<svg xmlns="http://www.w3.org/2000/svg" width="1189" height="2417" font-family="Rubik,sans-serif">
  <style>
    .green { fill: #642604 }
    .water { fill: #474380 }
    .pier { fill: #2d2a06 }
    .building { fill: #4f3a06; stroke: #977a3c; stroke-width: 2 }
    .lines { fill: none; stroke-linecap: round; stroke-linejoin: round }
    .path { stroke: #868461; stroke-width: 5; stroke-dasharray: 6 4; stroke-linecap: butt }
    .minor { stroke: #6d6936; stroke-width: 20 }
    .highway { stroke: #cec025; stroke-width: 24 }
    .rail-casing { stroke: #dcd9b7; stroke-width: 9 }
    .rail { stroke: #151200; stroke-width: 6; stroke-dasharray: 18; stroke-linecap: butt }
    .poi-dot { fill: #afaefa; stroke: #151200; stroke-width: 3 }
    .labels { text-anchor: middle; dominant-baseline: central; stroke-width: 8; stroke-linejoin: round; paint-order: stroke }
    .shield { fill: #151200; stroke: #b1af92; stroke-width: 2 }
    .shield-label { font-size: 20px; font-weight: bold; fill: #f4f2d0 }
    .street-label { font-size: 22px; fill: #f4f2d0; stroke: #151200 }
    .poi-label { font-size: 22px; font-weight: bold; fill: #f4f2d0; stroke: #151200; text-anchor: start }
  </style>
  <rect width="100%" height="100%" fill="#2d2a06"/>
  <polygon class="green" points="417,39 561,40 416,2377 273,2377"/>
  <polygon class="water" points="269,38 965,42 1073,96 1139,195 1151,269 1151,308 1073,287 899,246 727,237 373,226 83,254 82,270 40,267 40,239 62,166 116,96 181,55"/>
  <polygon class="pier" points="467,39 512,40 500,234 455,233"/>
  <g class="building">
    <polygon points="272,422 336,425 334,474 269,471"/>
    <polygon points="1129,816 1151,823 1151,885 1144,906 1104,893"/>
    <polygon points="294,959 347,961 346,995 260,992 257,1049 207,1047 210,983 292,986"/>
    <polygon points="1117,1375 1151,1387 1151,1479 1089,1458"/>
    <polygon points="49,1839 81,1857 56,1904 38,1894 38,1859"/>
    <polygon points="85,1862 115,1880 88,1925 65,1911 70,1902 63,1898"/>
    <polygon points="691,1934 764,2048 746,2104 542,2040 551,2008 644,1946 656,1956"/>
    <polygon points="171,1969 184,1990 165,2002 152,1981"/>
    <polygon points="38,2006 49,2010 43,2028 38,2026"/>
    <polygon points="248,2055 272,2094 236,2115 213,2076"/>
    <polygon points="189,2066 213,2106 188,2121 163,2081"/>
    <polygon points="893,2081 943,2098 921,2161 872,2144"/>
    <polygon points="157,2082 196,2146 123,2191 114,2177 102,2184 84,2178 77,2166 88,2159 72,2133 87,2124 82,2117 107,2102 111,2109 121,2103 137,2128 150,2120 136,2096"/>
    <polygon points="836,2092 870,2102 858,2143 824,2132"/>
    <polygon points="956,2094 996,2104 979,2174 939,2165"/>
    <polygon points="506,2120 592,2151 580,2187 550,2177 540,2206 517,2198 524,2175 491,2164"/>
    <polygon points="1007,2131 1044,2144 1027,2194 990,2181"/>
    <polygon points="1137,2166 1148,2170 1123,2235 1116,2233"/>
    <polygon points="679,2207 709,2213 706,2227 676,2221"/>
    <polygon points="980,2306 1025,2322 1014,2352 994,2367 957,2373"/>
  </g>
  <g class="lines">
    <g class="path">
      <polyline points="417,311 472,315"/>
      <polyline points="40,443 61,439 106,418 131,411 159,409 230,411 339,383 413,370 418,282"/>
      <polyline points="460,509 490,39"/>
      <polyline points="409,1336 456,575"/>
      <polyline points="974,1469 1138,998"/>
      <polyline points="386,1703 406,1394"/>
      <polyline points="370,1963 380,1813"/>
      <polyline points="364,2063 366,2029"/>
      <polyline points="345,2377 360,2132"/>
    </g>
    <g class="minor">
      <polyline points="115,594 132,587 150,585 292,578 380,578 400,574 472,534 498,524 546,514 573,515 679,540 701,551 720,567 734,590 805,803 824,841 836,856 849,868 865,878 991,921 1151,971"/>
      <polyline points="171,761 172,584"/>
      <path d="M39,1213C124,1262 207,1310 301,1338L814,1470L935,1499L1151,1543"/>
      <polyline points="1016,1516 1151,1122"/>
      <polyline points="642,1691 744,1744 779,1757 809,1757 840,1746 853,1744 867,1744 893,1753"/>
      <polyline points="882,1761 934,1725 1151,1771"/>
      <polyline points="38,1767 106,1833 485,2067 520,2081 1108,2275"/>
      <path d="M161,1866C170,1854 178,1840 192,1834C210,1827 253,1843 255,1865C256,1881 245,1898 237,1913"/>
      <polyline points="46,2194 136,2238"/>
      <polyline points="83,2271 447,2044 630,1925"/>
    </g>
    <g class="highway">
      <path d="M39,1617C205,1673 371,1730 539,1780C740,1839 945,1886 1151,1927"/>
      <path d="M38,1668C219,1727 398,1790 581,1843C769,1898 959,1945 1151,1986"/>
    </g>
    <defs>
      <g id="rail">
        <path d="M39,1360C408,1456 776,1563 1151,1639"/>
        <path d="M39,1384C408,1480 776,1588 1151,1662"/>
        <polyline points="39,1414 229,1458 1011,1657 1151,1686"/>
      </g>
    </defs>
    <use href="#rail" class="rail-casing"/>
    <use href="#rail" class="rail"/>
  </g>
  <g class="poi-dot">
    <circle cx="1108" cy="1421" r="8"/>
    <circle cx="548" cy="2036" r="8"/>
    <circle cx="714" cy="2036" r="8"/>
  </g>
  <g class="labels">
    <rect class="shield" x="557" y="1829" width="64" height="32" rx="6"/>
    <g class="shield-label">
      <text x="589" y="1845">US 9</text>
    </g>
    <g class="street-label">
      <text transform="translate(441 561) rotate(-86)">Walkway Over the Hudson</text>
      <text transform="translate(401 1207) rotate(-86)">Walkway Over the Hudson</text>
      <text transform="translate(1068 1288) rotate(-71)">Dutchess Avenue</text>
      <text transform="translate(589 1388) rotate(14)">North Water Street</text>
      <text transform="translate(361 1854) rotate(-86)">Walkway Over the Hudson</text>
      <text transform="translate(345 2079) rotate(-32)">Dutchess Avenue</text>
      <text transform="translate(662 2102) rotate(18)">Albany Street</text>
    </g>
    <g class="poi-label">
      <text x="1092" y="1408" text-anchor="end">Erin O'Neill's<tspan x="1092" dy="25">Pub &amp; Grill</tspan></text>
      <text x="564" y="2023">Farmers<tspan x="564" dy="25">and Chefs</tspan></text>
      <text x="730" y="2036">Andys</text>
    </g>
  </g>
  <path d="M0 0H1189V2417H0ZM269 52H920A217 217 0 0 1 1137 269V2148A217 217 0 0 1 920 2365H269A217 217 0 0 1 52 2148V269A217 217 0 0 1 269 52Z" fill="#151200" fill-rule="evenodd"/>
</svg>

====

- [WHAT YOU HAVE TO DO]: What lines of the material above contain "labels"? Return each of them.

- [EXERCISE ANSWER]:
    .labels { text-anchor: middle; dominant-baseline: central; stroke-width: 8; stroke-linejoin: round; paint-order: stroke }
  <g class="labels">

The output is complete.